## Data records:
***
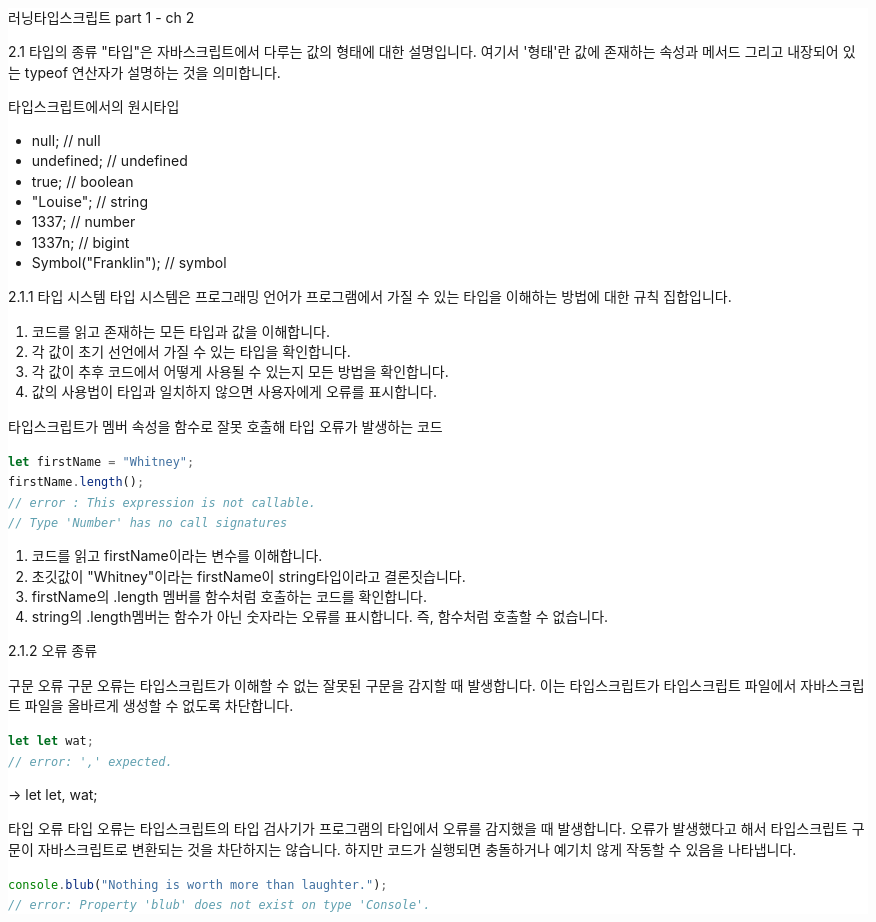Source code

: 러닝타입스크립트 part 1 - ch 2

2.1 타입의 종류 
"타입"은 자바스크립트에서 다루는 값의 형태에 대한 설명입니다.
여기서 '형태'란 값에 존재하는 속성과 메서드 그리고 내장되어 있는 typeof 연산자가 설명하는 것을 의미합니다. 

타입스크립트에서의 원시타입 
- null; // null
- undefined; // undefined
- true; // boolean
- "Louise"; // string
- 1337;  // number
- 1337n; // bigint
- Symbol("Franklin"); // symbol 

2.1.1 타입 시스템
타입 시스템은 프로그래밍 언어가 프로그램에서 가질 수 있는 타입을 이해하는 방법에 대한 규칙 집합입니다. 

1. 코드를 읽고 존재하는 모든 타입과 값을 이해합니다. 
2. 각 값이 초기 선언에서 가질 수 있는 타입을 확인합니다. 
3. 각 값이 추후 코드에서 어떻게 사용될 수 있는지 모든 방법을 확인합니다.
4. 값의 사용법이 타입과 일치하지 않으면 사용자에게 오류를 표시합니다. 

타입스크립트가 멤버 속성을 함수로 잘못 호출해 타입 오류가 발생하는 코드

```ts
let firstName = "Whitney";
firstName.length();
// error : This expression is not callable.
// Type 'Number' has no call signatures
```

1. 코드를 읽고 firstName이라는 변수를 이해합니다. 
2. 초깃값이 "Whitney"이라는 firstName이 string타입이라고 결론짓습니다.
3. firstName의 .length 멤버를 함수처럼 호출하는 코드를 확인합니다. 
4. string의 .length멤버는 함수가 아닌 숫자라는 오류를 표시합니다. 즉, 함수처럼 호출할 수 없습니다. 

2.1.2 오류 종류 

구문 오류 
구문 오류는 타입스크립트가 이해할 수 없는 잘못된 구문을 감지할 때 발생합니다. 이는 타입스크립트가 타입스크립트 파일에서 자바스크립트 파일을 올바르게 생성할 수 없도록 차단합니다. 

```ts
let let wat;
// error: ',' expected.
```
-> let let, wat; 

타입 오류
타입 오류는 타입스크립트의 타입 검사기가 프로그램의 타입에서 오류를 감지했을 때 발생합니다. 오류가 발생했다고 해서 타입스크립트 구문이 자바스크립트로 변환되는 것을 차단하지는 않습니다. 하지만 코드가 실행되면 충돌하거나 예기치 않게 작동할 수 있음을 나타냅니다. 

```ts
console.blub("Nothing is worth more than laughter.");
// error: Property 'blub' does not exist on type 'Console'. 
```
***
## Task description:
Write out the records exactly. Do not carry the pictures over.

## Response for this exercise:
Source code

: 러닝타입스크립트 part 1 - ch 2

2.1 타입의 종류 
"타입"은 자바스크립트에서 다루는 값의 형태에 대한 설명입니다.
여기서 '형태'란 값에 존재하는 속성과 메서드 그리고 내장되어 있는 typeof 연산자가 설명하는 것을 의미합니다. 

타입스크립트에서의 원시타입 
- null; // null
- undefined; // undefined
- true; // boolean
- "Louise"; // string
- 1337;  // number
- 1337n; // bigint
- Symbol("Franklin"); // symbol 

2.1.1 타입 시스템
타입 시스템은 프로그래밍 언어가 프로그램에서 가질 수 있는 타입을 이해하는 방법에 대한 규칙 집합입니다. 

1. 코드를 읽고 존재하는 모든 타입과 값을 이해합니다. 
2. 각 값이 초기 선언에서 가질 수 있는 타입을 확인합니다. 
3. 각 값이 추후 코드에서 어떻게 사용될 수 있는지 모든 방법을 확인합니다.
4. 값의 사용법이 타입과 일치하지 않으면 사용자에게 오류를 표시합니다. 

타입스크립트가 멤버 속성을 함수로 잘못 호출해 타입 오류가 발생하는 코드

```ts
let firstName = "Whitney";
firstName.length();
// error : This expression is not callable.
// Type 'Number' has no call signatures
```

1. 코드를 읽고 firstName이라는 변수를 이해합니다. 
2. 초깃값이 "Whitney"이라는 firstName이 string타입이라고 결론짓습니다.
3. firstName의 .length 멤버를 함수처럼 호출하는 코드를 확인합니다. 
4. string의 .length멤버는 함수가 아닌 숫자라는 오류를 표시합니다. 즉, 함수처럼 호출할 수 없습니다. 

2.1.2 오류 종류 

구문 오류 
구문 오류는 타입스크립트가 이해할 수 없는 잘못된 구문을 감지할 때 발생합니다. 이는 타입스크립트가 타입스크립트 파일에서 자바스크립트 파일을 올바르게 생성할 수 없도록 차단합니다. 

```ts
let let wat;
// error: ',' expected.
```
-> let let, wat; 

타입 오류
타입 오류는 타입스크립트의 타입 검사기가 프로그램의 타입에서 오류를 감지했을 때 발생합니다. 오류가 발생했다고 해서 타입스크립트 구문이 자바스크립트로 변환되는 것을 차단하지는 않습니다. 하지만 코드가 실행되면 충돌하거나 예기치 않게 작동할 수 있음을 나타냅니다. 

```ts
console.blub("Nothing is worth more than laughter.");
// error: Property 'blub' does not exist on type 'Console'. 
```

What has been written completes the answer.